Yum! Even old this tea has a strong scent and flavour. I found the base tea quite astringent, though, so added milk and sugar. Waaaay too much sugar, but it’s still tasty. This is a perfect dessert tea, something to have when you’re craving that buttery caramel sweetness but don’t want or can’t have an actual dessert for one reason or another. The vanilla is actually more strongly present than I expected; I thought it would be overwhelmed by the caramel, but it’s not. Not as good as Butiki’s Caramel Vanilla Assam, but almost. Definitely something which could replace it, when I eventually run out of the last 2oz I’ve been hoarding. If I ever find out how to order from Nina’s (I might just end up going to Paris) this will probably be a part of my order.

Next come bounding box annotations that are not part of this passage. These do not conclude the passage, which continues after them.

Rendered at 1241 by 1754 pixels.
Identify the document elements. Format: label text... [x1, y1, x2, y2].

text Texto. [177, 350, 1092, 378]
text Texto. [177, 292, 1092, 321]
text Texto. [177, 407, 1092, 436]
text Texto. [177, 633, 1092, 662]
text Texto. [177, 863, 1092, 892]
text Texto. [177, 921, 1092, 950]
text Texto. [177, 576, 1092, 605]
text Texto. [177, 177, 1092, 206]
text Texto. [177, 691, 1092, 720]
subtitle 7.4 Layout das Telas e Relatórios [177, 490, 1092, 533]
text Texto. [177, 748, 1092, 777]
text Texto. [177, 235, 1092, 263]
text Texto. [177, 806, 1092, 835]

Thank you so much VariaTEA for sharing!
I brewed this sample from the EU TTB Western style, as I do almost all of my teas, but I can’t help but wish now that I’m sipping on it that I’d tried it gongfu. It is a very complex and tasty tea, and very unique, too, but there was a really tasty, familiar note I got around 30 seconds into brewing that disappeared as time went on (I tend to taste my unflavoured teas at several points as they’re steeping). I didn’t manage to figure out what it was, and now it’s gone. Definitely going to try resteeping my leaves. The dry leaf was beautiful, big dark twists of leaf, and the liquor is very dark for a white tea, too. This is reflected in the slightly malty, raisin-sweetness of the tea, which I would have been less surprised to find in a black tea. It has notes of sweet buttery caramel, stone fruits (more plum and apricot to me than peach as others have mentioned) and a slight hint of warming spice in the background. It’s intoxicating, and invitingly complex. You just want to figure it out! It actually smells a little like the L’Occitane shampoo, the original one, but in a way than makes you want to drink it. The scent translates into the flavour. This tea actually reminds me a lot of Butiki’s White Rhino, though I never got to try that one on its own without flavouring. If I don’t buy this exact tea in the future (I’m assuming it’ll be pretty hard to find) I do think I’ll keep a spot in my cupboard for one of these unusual dark white teas.
I was ambivalent at best towards this tea when I first tried it, rating it a measly 51, but over time I have grown to appreciate it so much more! I still don’t like to eat cantaloupe melons, but the flavour of this tea has really grown on me. I brew it completely differently than how I used to, which I’m sure plays a huge role in my much improved opinion, but I also think my tastes have changed and developed a lot in the last few years. I give this a very short steep in not-quite-boiling water to fully release the flavour without bringing out any accidental astringency, and it’s just authentic, pure unadulterated melon. The black tea is tempered by the lower temperature and only lends a slight malt note if you’re concentrating. There’s no cinnamon, and a slight liquorice root sweetness at the back of my throat at the end of the sip, which is the only reason I’m not rating this even higher – I would rather these ingredients were just removed altogether. We’ve been on quite the journey together, this tea and I, and I never would have suspected it would end in me actually considering repurchasing this in the future!
The first tea made with my new temperature-variable kettle! I don’t know how I made it this long without one. I raised the temperature, not to boiling but higher than typical for the way I brew green teas, and left it steeping much longer this time and got a lot more flavour out of it this way. Still indistinctly ‘fruity’ but far less underwhelming. Upping my rating a little from 59 to reflect this.